### [Tareas del ejercicio]
1) Enumera todas las tareas que, según el artículo sobre Trump y el Partido Republicano, tendrán que afrontar los herederos de Abraham Lincoln y Ronald Reagan.
2) Prosigue el artículo sobre Trump y el Partido Republicano a partir del final de su último párrafo.

A menos de quince días de la elección presidencial de Estados Unidos, todos los sondeos apuntan a que Hillary Clinton acabará imponiéndose en las urnas a Donald Trump. Y de esa forma esta campaña electoral quedará en la historia política estadounidense como una de las más agresivas y polémicas. Si finalmente ella logra reunir la “cifra mágica” de 270 votos electorales y gana la Presidencia, habrá garantizado cuatro años más de permanencia de los demócratas en la Casa Blanca. Pero, ¿qué ocurrirá con Trump?

Lo más probable es que desaparezca de la escena política y regrese al mundo de los negocios (o de la farándula). Aun así, la realidad es que su paso por la política ha tenido un profundo impacto. Y no precisamente positivo.

Cuando en febrero comenzó la carrera por la nominación republicana, Trump era uno entre 17 precandidatos y su nombre, lejos de despertar entusiasmo, provocaba risas y chistes. Pero cuando en julio pasado se oficializó su candidatura en la convención del partido, ya nadie reía.

Sin embargo, hoy en las filas republicanas ya son muchos los que asumen que Trump perderá esta elección presidencial y por eso apuestan a —por lo menos— retener el control del Congreso. No obstante, un triunfo en el ámbito legislativo no es algo que permita ignorar u olvidar el daño que Trump ha causado a este partido y a la política estadounidense.

Es muy probable que los republicanos, al día siguiente del sufragio, inicien un verdadero proceso de reconstrucción política a escala nacional. ¿La razón? Durante todos estos meses de campaña Trump acabó “secuestrando” al partido, al transformar la carrera por llegar a la Casa Blanca en un asunto que tenía más relación con su persona que con las ideas republicanas. Por eso, en gran medida no contó con el respaldo de figuras emblemáticas como los Bush (padre e hijo) o Paul Ryan, presidente de la Cámara Baja.

En ese contexto, muchos republicanos —con todo derecho— se preguntaron si acaso Trump los representaba. Y la respuesta fue no. Los herederos de figuras como Abraham Lincoln o Ronald Reagan ahora tendrán que enfrentarse a la necesidad de refundar el partido, recuperar el apoyo de sus bases y demostrar que son una opción política confiable y seria. Asimismo, deberán ahondar en las variables que permitieron que una figura como Trump entrara en la competencia electoral y, además, lograra ser nominado, sin representar realmente el ideario ni el estilo político de los republicanos.

### [Datos proporcionados]
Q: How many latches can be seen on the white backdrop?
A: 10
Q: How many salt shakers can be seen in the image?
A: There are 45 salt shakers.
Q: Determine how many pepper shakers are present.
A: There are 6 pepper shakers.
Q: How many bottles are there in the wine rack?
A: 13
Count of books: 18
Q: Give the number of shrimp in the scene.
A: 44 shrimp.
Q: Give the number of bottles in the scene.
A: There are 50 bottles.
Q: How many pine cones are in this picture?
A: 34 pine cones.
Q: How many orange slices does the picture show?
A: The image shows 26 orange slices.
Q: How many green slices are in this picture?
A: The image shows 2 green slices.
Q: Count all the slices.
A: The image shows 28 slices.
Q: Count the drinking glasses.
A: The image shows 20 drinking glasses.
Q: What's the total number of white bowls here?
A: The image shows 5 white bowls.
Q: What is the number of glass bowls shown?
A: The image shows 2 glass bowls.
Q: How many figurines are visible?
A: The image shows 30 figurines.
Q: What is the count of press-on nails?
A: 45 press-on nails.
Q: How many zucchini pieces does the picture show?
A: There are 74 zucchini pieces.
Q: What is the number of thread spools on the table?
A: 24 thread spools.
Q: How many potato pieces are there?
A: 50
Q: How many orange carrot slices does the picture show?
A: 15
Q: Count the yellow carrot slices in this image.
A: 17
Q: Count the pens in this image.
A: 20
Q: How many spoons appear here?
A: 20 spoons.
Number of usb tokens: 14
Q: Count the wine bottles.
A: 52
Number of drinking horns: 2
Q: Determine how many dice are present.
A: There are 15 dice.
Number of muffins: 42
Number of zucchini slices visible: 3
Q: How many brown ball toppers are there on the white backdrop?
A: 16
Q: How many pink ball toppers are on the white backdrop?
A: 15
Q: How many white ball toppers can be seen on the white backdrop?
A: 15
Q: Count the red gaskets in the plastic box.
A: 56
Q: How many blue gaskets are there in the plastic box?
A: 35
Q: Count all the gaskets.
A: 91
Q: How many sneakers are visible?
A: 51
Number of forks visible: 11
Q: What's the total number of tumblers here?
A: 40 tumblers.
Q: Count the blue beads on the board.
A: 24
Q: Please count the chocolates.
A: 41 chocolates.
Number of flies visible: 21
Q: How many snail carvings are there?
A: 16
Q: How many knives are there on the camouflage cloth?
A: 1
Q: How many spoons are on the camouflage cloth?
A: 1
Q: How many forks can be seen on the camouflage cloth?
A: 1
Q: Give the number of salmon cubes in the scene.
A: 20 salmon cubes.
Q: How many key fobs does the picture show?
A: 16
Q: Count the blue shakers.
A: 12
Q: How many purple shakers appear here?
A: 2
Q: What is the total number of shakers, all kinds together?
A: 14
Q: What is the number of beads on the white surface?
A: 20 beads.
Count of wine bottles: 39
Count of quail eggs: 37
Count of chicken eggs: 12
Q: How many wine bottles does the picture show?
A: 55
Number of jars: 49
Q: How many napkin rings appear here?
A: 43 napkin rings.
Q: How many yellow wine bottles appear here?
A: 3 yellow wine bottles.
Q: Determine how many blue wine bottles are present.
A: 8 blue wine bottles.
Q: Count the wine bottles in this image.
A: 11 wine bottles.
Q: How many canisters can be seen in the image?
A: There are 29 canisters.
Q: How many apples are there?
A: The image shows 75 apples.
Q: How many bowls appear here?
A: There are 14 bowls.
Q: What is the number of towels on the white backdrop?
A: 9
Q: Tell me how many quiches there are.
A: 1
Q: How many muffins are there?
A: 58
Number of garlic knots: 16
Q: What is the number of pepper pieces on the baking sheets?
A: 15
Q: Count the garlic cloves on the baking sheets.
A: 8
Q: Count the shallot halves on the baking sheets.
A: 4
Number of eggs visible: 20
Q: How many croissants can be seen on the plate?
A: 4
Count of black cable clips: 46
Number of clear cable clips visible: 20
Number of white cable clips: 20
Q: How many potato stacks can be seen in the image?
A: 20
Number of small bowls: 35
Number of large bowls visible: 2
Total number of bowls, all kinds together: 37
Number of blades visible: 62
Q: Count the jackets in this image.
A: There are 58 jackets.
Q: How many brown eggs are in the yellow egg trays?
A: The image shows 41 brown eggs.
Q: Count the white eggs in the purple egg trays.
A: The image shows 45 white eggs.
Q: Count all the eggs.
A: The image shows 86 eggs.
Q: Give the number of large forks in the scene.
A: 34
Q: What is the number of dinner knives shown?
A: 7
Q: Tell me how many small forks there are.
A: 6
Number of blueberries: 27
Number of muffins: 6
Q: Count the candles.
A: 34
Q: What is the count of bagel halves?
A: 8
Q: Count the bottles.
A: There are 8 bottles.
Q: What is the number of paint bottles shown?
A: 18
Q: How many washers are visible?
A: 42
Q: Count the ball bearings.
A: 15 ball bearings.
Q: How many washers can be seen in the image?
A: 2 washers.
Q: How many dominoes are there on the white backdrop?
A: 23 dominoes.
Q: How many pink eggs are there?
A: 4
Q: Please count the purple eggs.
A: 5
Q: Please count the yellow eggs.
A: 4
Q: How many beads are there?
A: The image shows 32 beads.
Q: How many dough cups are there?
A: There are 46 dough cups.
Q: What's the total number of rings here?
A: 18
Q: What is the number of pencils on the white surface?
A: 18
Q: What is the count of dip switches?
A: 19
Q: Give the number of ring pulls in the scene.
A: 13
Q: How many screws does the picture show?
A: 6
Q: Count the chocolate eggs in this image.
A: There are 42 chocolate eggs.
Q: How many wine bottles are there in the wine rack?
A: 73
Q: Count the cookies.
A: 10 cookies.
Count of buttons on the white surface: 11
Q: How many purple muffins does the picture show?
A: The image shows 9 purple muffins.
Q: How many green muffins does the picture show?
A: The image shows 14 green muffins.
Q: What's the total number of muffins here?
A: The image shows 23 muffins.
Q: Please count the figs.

### [Respuestas del ejercicio]
1)
- Refundar el partido.
- Recuperar el apoyo de sus bases.
- Demostrar que son una opción política confiable y seria.
- Ahondar en las variables que permitieron que una figura como Trump entrara en la competencia electoral y lograra ser nominado sin representar realmente el ideario ni el estilo político de los republicanos.

2)
Pero Trump no solo les ha causado daños a los republicanos. Su estrategia de atacar a los inmigrantes, en general —a los musulmanes, en particular– y a los veteranos de guerra, entre otros muchos sectores (tema aparte son las numerosas acusaciones de mujeres en su contra por acoso y abuso), instaló un estilo de hacer política basado en el odio, el miedo y la descalificación. Algo muy alejado de la historia de Estados Unidos.

Sus dichos acerca de que solo reconocerá el resultado de las votaciones si él gana son una manera de decir que él cree que las elecciones podrían estar “arregladas”, lo que pone abiertamente en entredicho la transparencia y seriedad del sistema electoral estadounidense. Una grave acusación, propia de otras realidades políticas. Es decir, Trump es la prueba palmaria de que el populismo también puede surgir en un país como EE.UU., y de que “el sistema” permitió que un candidato como él llegara tan lejos.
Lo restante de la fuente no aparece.